Saving, IDA Programs, and Effects of IDAs: A Survey of Participants
Individual Development Accounts (IDAs) are special savings accounts designed to help people build assets to reach life goals and to achieve long-term security. Account-holders receive matching funds as they save for purposes such as buying a first home, attending job training, going to college, or financing a small business. Research has shown that most low-income participants save in IDAs (Sherraden et al., 2000). But what do participants think about the match rates, the withdrawal restrictions, and other institutional attributes of IDAs? How do they manage to set aside money for IDA deposits? And what effects do they perceive from their participation in IDA programs?
This report uses cross-sectional survey data from current (N=298) and former (N=20) IDA participants in the American Dream Demonstration to address these and other questions.

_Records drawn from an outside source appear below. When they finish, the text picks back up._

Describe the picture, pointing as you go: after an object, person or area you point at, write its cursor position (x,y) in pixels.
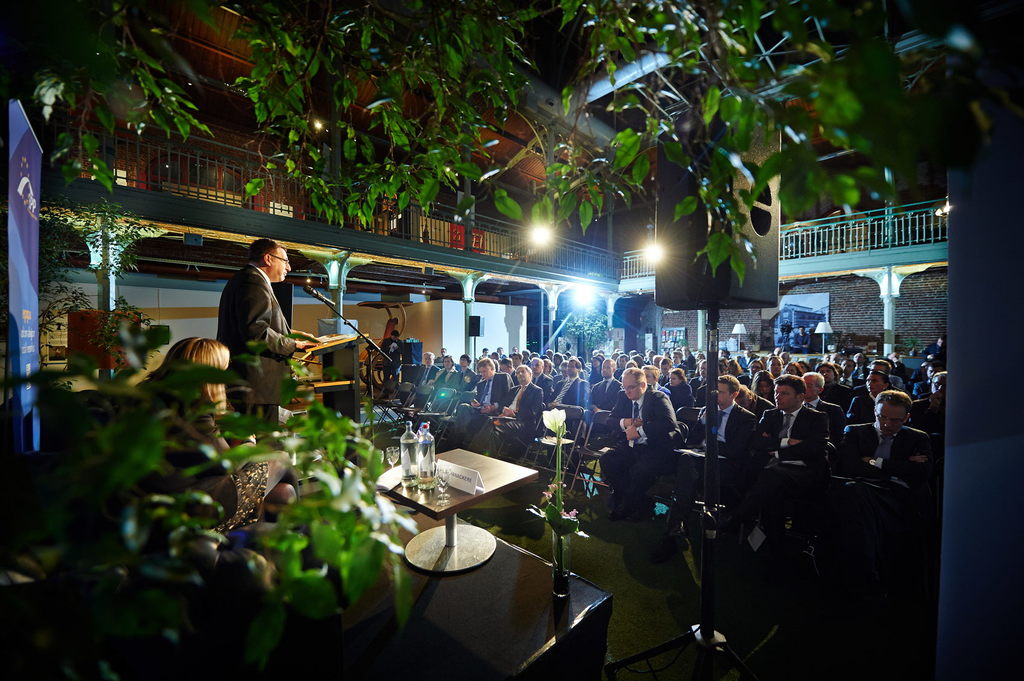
In the image we can see there are many people (723,423) sitting, they are wearing clothes (741,475) and some of them are standing. Here we can see the buildings (512,239) and these are the pillars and fence (377,199) of the building (417,201). Here there is a podium (318,382), microphone (314,288) and bottles (420,447) on the table (490,469). These are the leaves (343,445), lights (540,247) and a dark sky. Here we can see a banner (24,235) and a floor (656,605).
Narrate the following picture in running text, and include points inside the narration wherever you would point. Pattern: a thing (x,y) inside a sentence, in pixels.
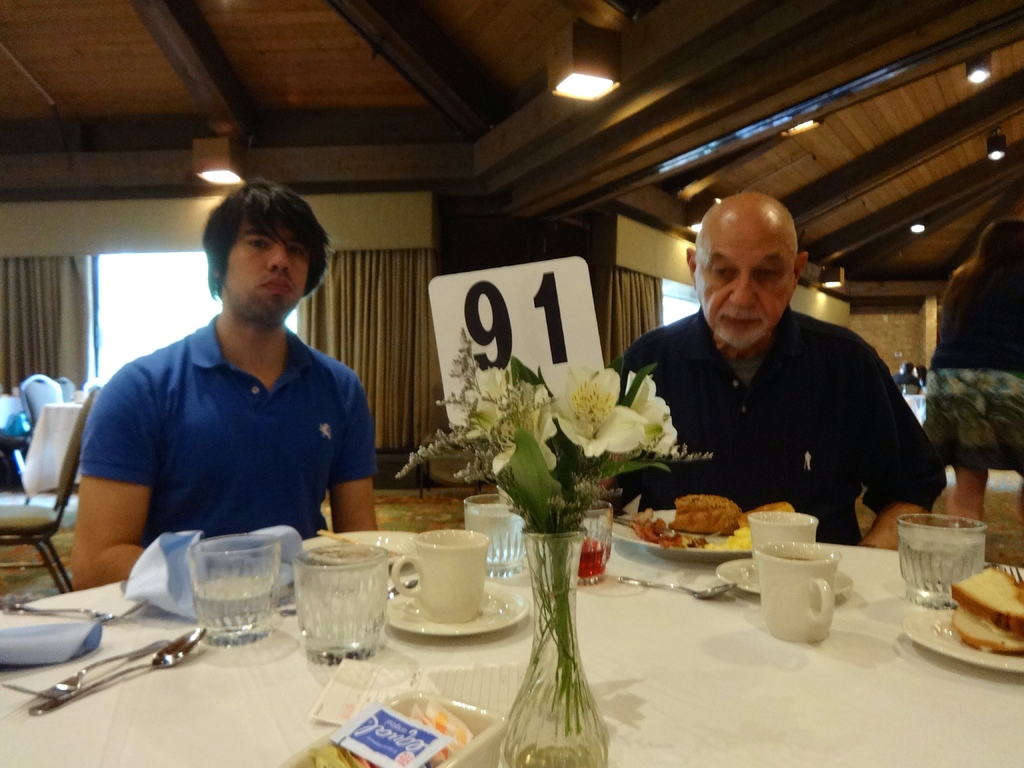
Here we can see a two persons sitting on a chair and they are having a food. This is a table (871,553) where a flower vase (550,528), a cup (441,588), a glass (316,554), a spoon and a plate (659,544) are kept on it. In the background (131,296) we can see a glass window (141,300) and a curtain (54,309).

Key findings include:
- Current participants were overwhelmingly positive about the institutional attributes of IDA;
- 85% of current participants said that IDA classes helped them to save;
- Participants who said that the economic-education classes helped them to save on average saved about US $9 less per month than those who did not find the classes helpful;
- Responses regarding saving barriers suggest that economic circumstances influence ability to save;
- The most common strategies for setting aside money for IDA deposits were changes in consumption behavior, particularly using existing resources more efficiently and reducing consumption quality or quantity.